Jakarta (ANTARA News) - Ketua Umum Serikat Pekerja Nasional (SPN) Iwan Kusmawan menyatakan formula kenaikan upah minimum yang tercantum pada Peraturan Pemerintah Nomor 78 Tahun 2015 tentang Pengupahan bertentangan dengan Undang-Undang Nomor 13 Tahun 2003 tentang Ketenagakerjaan.

"Formula kenaikan upah minimum berdasarkan inflasi dan pertumbuhan ekonomi bertentangan dengan Undang-Undang Ketenagakerjaan. Karena itu, kami menuntut pemerintah membatalkan PP Pengupahan," kata Iwan Kusmawan melalui siaran pers diterima di Jakarta, Selasa.

Iwan mengatakan dengan adanya formula berdasarkan inflasi dan pertumbuhan ekonomi, maka ketelibatan serikat pekerja dalam membahas kenaikan upah telah diberangus. Padahal, keterlibatan serikat pekerja sangat prinsip dalam pengambilan kebijakan terkait pengupahan.

Selain menuntut formula kenaikan upah berdasarkan inflasi dan pertumbuhan ekonomi dibatalkan, Iwan juga menuntut agar komponen kebutuhan hidup layak (KHL) diubah dari hanya 60 butir menjadi 84 butir.

"Masyarakat Ekonomi ASEAN (MEA) 2015 akan segera dimulai. Saat ini upah buruh Indonesia masih jauh di bawah Thailand, Filipina, Malaysia dan Singapura," tuturnya.

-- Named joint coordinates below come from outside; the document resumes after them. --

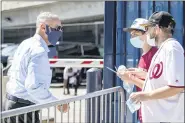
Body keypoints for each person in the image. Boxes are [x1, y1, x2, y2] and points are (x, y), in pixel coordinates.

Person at [119, 11, 184, 122]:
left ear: (157, 29)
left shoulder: (172, 48)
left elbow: (177, 87)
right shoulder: (163, 49)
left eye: (149, 28)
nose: (148, 32)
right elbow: (162, 81)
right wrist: (146, 75)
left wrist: (145, 95)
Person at [4, 12, 69, 123]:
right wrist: (57, 103)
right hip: (24, 109)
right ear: (43, 27)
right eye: (57, 28)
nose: (60, 32)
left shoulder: (26, 43)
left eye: (61, 29)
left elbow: (12, 72)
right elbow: (34, 87)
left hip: (12, 105)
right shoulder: (39, 51)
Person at [122, 18, 158, 123]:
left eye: (135, 33)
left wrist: (131, 79)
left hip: (153, 114)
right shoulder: (143, 55)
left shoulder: (155, 55)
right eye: (131, 34)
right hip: (144, 112)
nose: (132, 36)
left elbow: (155, 87)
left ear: (147, 33)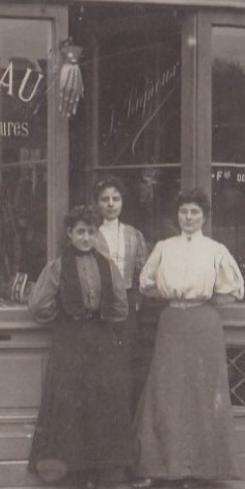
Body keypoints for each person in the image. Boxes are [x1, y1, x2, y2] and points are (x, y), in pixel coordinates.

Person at [130, 188, 245, 489]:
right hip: (171, 321)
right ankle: (159, 468)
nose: (189, 217)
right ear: (177, 216)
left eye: (195, 212)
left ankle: (196, 470)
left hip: (203, 323)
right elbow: (146, 284)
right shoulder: (165, 247)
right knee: (165, 391)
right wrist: (173, 296)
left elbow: (232, 290)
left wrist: (200, 299)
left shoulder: (215, 249)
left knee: (200, 391)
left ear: (204, 217)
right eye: (184, 212)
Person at [27, 205, 134, 489]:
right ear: (69, 234)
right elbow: (38, 306)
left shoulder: (107, 265)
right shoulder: (58, 266)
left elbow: (120, 307)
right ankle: (75, 468)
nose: (86, 238)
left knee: (101, 401)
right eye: (80, 232)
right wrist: (63, 317)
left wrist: (104, 322)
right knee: (71, 402)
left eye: (90, 232)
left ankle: (97, 469)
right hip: (70, 338)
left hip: (99, 338)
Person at [92, 176, 149, 412]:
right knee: (102, 366)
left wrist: (137, 299)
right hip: (99, 307)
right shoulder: (91, 235)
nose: (111, 204)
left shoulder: (133, 234)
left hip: (127, 307)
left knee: (125, 364)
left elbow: (143, 272)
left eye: (116, 199)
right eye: (105, 199)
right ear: (97, 204)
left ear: (123, 202)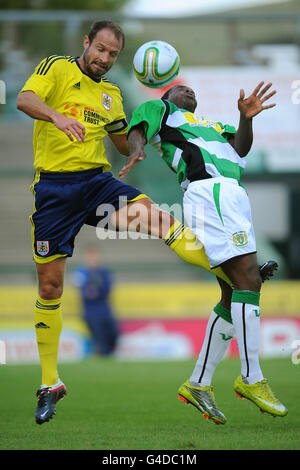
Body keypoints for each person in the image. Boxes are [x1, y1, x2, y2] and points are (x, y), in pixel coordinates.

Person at [16, 20, 244, 425]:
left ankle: (235, 273)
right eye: (100, 49)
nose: (104, 59)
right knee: (50, 286)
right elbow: (25, 99)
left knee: (160, 220)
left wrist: (141, 136)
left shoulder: (112, 94)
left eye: (112, 54)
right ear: (87, 44)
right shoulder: (57, 66)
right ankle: (50, 383)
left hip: (96, 183)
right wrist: (57, 118)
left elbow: (124, 140)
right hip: (54, 190)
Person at [119, 83, 288, 424]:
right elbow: (137, 131)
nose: (189, 92)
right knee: (248, 280)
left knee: (232, 290)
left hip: (233, 194)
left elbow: (239, 149)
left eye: (193, 91)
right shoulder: (161, 111)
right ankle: (252, 377)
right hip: (207, 191)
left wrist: (245, 119)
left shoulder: (211, 124)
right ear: (167, 96)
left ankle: (198, 383)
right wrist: (136, 150)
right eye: (181, 89)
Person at [73, 246, 119, 356]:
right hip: (90, 311)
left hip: (104, 308)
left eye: (94, 255)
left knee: (114, 334)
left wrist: (95, 291)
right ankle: (103, 358)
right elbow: (84, 292)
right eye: (90, 256)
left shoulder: (104, 271)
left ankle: (106, 355)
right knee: (99, 337)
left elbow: (107, 289)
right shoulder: (80, 272)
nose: (92, 258)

Sebagai bentuk penolakan, 10 ribu massa SPN afiliasi Konfederasi Serikat Pekerja Indonesia (KSPI) yang terdiri dari pekerja tekstil, sepatu dan garmen melakukan aksi di Istana Presiden, Jakarta pada Selasa.

Buruh yang tergabung dalam Komite Aksi Upah memang merencanakan sejumlah aksi di Istana Presiden untuk menolak pemberlakuan PP Pengupahan.

Presiden KSPI Said Iqbal juga menolak pemberlakuan PP Pengupahan karena akan membuat buruh semakin menderita karena upah murah.

"Kami tetap menolak formula kenaikan upah minimum berdasarkan inflasi dan produk domestik bruto (PDB) dan menuntut kenaikan upah minimum berkisar 22 persen hingga 25 persen," kata Said Iqbal.

Iqbal mengatakan alasan penolakan tersebut adalah karena undang-undang mengatur penetapan upah minimum dilakukan oleh kepala daerah berdasarkan rekomendasi dewan pengupahan yang terdiri atas perwakilan pengusaha, buruh dan pemerintah, baru kemudian mempertimbangkan faktor inflasi, pertumbuhan ekonomi dan regresi.

"Jadi bukan ditetapkan oleh pemerintah pusat melalui PP tanpa dirundingkan dengan serikat pekerja. Dengan diberlakukannya PP ini, maka upah buruh akan naik paling tinggi hanya 10 persen dan berlaku selama puluhan tahun sehingga berdampak pada pemiskinan secara sistemik," tuturnya.